Philip Pullman, interviewed at More Intelligent Life (link from Arts and Letters Daily), is the author of the “His Dark Materials” series, which I wrote about here, here, and here. The first book, titled The Golden Compass in the USA and Northern Lights elsewhere, has been adapted into a film. Both his film and the books are being criticized and boycotted by religious groups:

Pullman says that people who are tempted to take offence should first see the film or read the books. “They’ll find a story that attacks such things as cruelty, oppression, intolerance, unkindness, narrow-mindedness, and celebrates love, kindness, open-mindedness, tolerance, curiosity, human intelligence. It’s very hard to disagree with those. But people will”….

Pullman clearly enjoys an argument; Bernard Shaw, after all, is one of his favourite authors. He draws the line at discussing issues with fundamentalists. “You can’t communicate with people who know they’ve got all the answers.”

Also in the interview, Pullman places the focus on story, not writing:

I’m fundamentally a storyteller, not a literary person, if I can make that distinction. If I wrote a story that had enough vigour and life to pass into common currency and be recounted by people who had no idea that I was the author, nothing would give me greater pleasure.

In her Nobel Prize acceptance speech (link from Pages Turned), Doris Lessing also venerates storytelling, and its creative, shifting nature, so unlike the rigid, uninformed arguments of Shepherd and Pullman’s denouncers.

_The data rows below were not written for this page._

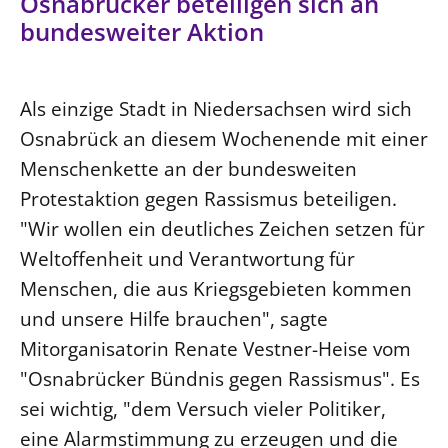
Osnabrücker beteiligen sich an
Ökumene
Evangelische Kirche
Gegen Gewalt
bundesweiter Aktion
Kirche und Finanzen
Impressum
Lutherische Kirche
Personalausschuss
Datenschutz
KLIMASCHUTZ
Glaubensbekenntnis
Kontakt
Als einzige Stadt in Niedersachsen wird sich
Nachhaltigkeit
LANDESKIRCHENAMT
Barrierefreiheit
Positionen
Osnabrück an diesem Wochenende mit einer
Erneuerbare Energien
Willkommen
Presse
Ökumene
Menschenkette an der bundesweiten
Mobilität
Freie Stellen
Kollegium
Religionen
Protestaktion gegen Rassismus beteiligen.
Naturschutz
Service für Gemeinden
Abteilungen des Landeskirchenamts
"Wir wollen ein deutliches Zeichen setzen für
Suche
Gebäude
Rechnungsprüfungsamt
Weltoffenheit und Verantwortung für
Fachstelle Sexualisierte Gewalt
Menschen, die aus Kriegsgebieten kommen
Beschwerdestellen
und unsere Hilfe brauchen", sagte
Kirchenämter
Mitorganisatorin Renate Vestner-Heise vom
Gleichstellung
"Osnabrücker Bündnis gegen Rassismus". Es
Datenschutz
sei wichtig, "dem Versuch vieler Politiker,
Geschäftsstelle Landessynode
eine Alarmstimmung zu erzeugen und die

The storyteller is deep inside everyone of us. The story-maker is always with us. Let us suppose our world is attacked by war, by the horrors that we all of us easily imagine. Let us suppose floods wash through our cities, the seas rise . . . but the storyteller will be there, for it is our imaginations which shape us, keep us, create us - for good and for ill. It is our stories that will recreate us, when we are torn, hurt, even destroyed. It is the storyteller, the dream-maker, the myth-maker, that is our phoenix, that represents us at our best, and at our most creative.